» **What is expected**
Reproduce the rows from the start of the collected data through the line containing "https://youtu.be/o3buvv8KVRA?si=shj5G5aeP0WFZkjh", including both ends.

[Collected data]
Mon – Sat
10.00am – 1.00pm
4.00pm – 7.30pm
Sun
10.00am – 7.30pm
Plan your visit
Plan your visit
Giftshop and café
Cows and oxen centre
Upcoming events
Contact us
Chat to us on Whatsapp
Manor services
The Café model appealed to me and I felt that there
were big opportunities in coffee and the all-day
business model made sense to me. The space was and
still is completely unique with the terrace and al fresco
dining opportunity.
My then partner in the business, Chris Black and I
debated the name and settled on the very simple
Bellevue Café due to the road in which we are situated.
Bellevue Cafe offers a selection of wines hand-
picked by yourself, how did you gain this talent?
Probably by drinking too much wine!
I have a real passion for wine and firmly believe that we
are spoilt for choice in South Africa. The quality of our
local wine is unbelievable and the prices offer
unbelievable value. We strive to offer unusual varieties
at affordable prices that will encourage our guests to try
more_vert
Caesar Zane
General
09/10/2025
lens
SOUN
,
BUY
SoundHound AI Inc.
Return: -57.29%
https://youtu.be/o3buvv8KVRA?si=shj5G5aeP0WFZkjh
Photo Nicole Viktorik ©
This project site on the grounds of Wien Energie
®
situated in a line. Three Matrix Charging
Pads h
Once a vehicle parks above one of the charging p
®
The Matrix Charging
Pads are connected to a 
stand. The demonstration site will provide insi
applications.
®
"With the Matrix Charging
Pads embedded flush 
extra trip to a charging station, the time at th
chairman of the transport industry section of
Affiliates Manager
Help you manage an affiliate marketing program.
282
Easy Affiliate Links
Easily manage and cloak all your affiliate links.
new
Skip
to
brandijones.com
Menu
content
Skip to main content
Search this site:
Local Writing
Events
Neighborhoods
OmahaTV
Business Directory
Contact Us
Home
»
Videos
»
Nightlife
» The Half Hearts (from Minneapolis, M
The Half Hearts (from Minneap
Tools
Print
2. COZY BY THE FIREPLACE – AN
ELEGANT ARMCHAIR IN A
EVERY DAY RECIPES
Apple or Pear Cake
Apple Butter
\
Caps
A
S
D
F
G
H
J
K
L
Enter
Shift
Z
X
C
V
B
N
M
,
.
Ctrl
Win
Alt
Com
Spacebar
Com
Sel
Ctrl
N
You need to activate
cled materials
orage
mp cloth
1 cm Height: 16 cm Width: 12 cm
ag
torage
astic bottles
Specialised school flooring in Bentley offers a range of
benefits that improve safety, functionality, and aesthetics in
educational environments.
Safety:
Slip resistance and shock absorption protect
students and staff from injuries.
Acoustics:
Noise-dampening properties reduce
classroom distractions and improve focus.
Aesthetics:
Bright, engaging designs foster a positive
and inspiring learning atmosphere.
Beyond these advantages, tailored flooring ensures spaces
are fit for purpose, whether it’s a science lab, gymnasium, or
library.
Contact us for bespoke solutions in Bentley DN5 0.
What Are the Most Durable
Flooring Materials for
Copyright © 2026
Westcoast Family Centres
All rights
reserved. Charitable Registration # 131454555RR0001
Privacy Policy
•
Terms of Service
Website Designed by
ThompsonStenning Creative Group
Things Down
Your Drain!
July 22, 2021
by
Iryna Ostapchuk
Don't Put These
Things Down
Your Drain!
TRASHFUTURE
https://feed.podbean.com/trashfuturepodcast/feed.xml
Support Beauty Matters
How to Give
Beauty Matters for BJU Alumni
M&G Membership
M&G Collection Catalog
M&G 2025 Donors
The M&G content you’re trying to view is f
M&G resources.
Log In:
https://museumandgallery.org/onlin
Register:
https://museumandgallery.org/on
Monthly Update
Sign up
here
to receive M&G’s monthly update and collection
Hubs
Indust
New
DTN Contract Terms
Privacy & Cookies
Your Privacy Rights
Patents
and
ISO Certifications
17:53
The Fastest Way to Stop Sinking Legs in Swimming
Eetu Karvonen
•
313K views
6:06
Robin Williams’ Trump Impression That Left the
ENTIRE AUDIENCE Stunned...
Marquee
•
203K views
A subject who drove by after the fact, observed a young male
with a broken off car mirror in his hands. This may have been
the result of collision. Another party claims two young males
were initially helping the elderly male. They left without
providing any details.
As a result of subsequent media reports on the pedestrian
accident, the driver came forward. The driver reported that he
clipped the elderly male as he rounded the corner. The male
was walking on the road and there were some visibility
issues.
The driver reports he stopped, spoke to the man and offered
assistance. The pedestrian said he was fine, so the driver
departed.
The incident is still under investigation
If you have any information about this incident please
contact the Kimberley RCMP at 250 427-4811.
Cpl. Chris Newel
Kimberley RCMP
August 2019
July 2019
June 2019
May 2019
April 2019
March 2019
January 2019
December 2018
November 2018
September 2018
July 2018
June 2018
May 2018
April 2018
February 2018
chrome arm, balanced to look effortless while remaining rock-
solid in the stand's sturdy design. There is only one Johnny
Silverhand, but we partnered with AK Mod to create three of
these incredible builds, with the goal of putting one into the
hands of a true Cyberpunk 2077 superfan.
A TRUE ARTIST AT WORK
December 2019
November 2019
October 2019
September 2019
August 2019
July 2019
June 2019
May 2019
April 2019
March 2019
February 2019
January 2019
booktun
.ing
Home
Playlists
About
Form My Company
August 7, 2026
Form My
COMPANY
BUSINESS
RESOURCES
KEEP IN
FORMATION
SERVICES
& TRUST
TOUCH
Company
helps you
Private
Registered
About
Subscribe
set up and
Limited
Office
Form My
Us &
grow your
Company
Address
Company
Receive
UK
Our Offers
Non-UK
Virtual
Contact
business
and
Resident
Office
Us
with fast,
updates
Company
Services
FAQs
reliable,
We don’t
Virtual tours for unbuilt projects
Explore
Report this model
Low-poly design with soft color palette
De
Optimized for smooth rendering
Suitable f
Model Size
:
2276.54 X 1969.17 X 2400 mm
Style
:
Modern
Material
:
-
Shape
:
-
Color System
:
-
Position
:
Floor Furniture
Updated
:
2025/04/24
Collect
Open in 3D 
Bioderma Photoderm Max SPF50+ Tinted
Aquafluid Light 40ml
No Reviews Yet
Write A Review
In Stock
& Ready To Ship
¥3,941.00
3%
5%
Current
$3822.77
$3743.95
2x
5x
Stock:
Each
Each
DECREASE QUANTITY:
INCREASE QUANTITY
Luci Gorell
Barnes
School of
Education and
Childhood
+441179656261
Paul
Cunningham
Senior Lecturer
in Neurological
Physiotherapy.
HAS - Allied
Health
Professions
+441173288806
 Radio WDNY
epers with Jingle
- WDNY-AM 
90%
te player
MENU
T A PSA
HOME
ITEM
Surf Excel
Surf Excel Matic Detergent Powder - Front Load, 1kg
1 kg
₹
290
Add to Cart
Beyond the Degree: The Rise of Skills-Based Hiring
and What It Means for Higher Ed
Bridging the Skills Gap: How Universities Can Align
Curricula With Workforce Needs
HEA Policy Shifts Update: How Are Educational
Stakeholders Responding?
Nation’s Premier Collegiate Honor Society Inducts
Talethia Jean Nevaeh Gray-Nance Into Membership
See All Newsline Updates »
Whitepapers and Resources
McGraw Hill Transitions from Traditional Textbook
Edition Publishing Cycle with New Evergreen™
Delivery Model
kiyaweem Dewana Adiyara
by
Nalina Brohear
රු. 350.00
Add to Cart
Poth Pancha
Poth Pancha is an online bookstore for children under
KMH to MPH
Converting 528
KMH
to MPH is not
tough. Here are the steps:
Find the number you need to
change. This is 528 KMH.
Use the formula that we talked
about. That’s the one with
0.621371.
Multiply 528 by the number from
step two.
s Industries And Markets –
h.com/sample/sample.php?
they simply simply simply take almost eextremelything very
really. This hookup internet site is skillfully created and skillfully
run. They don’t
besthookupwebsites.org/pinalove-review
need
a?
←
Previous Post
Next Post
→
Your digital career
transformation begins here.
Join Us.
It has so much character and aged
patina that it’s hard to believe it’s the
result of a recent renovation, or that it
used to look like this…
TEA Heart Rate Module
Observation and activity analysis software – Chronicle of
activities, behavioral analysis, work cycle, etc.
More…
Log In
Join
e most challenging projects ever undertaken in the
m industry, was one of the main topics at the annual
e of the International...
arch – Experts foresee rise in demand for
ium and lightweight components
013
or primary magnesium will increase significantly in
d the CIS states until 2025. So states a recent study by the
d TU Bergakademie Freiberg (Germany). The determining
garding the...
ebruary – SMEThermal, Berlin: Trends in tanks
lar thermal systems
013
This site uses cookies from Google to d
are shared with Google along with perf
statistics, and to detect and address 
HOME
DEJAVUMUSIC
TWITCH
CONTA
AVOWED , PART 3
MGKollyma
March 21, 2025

» **Answer section**
Mon – Sat
10.00am – 1.00pm
4.00pm – 7.30pm
Sun
10.00am – 7.30pm
Plan your visit
Plan your visit
Giftshop and café
Cows and oxen centre
Upcoming events
Contact us
Chat to us on Whatsapp
Manor services
The Café model appealed to me and I felt that there
were big opportunities in coffee and the all-day
business model made sense to me. The space was and
still is completely unique with the terrace and al fresco
dining opportunity.
My then partner in the business, Chris Black and I
debated the name and settled on the very simple
Bellevue Café due to the road in which we are situated.
Bellevue Cafe offers a selection of wines hand-
picked by yourself, how did you gain this talent?
Probably by drinking too much wine!
I have a real passion for wine and firmly believe that we
are spoilt for choice in South Africa. The quality of our
local wine is unbelievable and the prices offer
unbelievable value. We strive to offer unusual varieties
at affordable prices that will encourage our guests to try
more_vert
Caesar Zane
General
09/10/2025
lens
SOUN
,
BUY
SoundHound AI Inc.
Return: -57.29%
https://youtu.be/o3buvv8KVRA?si=shj5G5aeP0WFZkjh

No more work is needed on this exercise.